# [Texto para leer]
El que sabe no habla; el que habla no sabe, dice uno de los más conocidos apotegmas del Tao. Una perla de sabiduría ancestral según la cual todos los articulistas somos unos imbéciles, porque nos pasamos la vida hablando y opinando sobre las cosas más dispares. Ésta es una reflexión propia de final de año, que es cuando todos nos ponemos meditabundos e introspectivos. ¿Cuántas tonterías habré dicho en 2008? Aún más, ¿en algún momento habré expresado ideas que hoy ya no comparta?

No sé bien si he mudado de criterio sobre algo en los 12 últimos meses, pero desde luego sí lo he hecho numerosas veces en los 30 años que llevo escribiendo artículos. Siempre me ha pasmado que no cambiar jamás de opinión se considere un rasgo admirable. "Fiel a sus ideas, Fulanito de Tal sigue siendo el mismo que hace 40 años", se dice, por ejemplo, con rendida reverencia, de alguien que, en efecto, ha conseguido llegar a septuagenario con las mismas opiniones que tenía cuando hizo la mili. La verdad, yo a eso no le veo la gracia ni el sentido.

La vida siempre es crítica y mudable, la vida es un aprendizaje obligatorio. El genial y malicioso Josep Pla dice en El cuaderno gris: "Tenían un espíritu limitado pero absolutamente acabado. Eran hombres de carácter". No se puede definir mejor a esas personas que, a una edad temprana (son individuos urgentemente necesitados de certezas), adquieren una colección completa de pensamientos como quien amuebla una casa hasta el menor detalle, y que, a partir de ahí, se sientan sobre sus ideas y dejan que la vida pase sin tocarlos, berroqueños, imbuidos del carácter -de la firmeza- de sus creencias, pero limitados y sin duda acabados. No creo que los años nuevos puedan ser verdaderamente nuevos para ellos. No creo que haya vida sin dudas y sin cambios.

# [Datos mostrados]
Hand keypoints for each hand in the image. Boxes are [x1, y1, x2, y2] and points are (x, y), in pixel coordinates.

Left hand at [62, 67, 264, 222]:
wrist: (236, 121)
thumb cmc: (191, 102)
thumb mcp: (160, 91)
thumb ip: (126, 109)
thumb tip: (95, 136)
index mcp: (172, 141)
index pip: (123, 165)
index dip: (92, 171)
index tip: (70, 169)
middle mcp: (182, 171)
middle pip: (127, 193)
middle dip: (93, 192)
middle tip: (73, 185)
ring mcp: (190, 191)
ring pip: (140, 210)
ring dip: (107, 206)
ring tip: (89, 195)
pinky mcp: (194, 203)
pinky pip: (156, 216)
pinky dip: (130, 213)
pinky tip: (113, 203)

# [Ejercicio A]
Reproduce del texto sobre cambiar de opinión el pasaje entre "No sé bien si" y "ni el sentido.", ambos incluidos.
# [Ejercicio B]
Contesta según el texto sobre cambiar de opinión:
(i) ¿Cuántos años lleva escribiendo artículos quien firma el texto?
(ii) ¿En qué obra escribe Josep Pla la frase que se cita?
(iii) ¿De dónde procede el apotegma que abre el texto?
# [Ejercicio C]
Traduce al inglés esta oración del texto sobre cambiar de opinión: "La vida siempre es crítica y mudable, la vida es un aprendizaje obligatorio."
Las líneas de datos no hacen falta para resolver nada.

# [Respuesta escrita A]
No sé bien si he mudado de criterio sobre algo en los 12 últimos meses, pero desde luego sí lo he hecho numerosas veces en los 30 años que llevo escribiendo artículos. Siempre me ha pasmado que no cambiar jamás de opinión se considere un rasgo admirable. "Fiel a sus ideas, Fulanito de Tal sigue siendo el mismo que hace 40 años", se dice, por ejemplo, con rendida reverencia, de alguien que, en efecto, ha conseguido llegar a septuagenario con las mismas opiniones que tenía cuando hizo la mili. La verdad, yo a eso no le veo la gracia ni el sentido.

# [Respuesta escrita B]
(i) 30 años.
(ii) En El cuaderno gris.
(iii) Del Tao.

# [Respuesta escrita C]
Life is always critical and changeable; life is a compulsory learning process.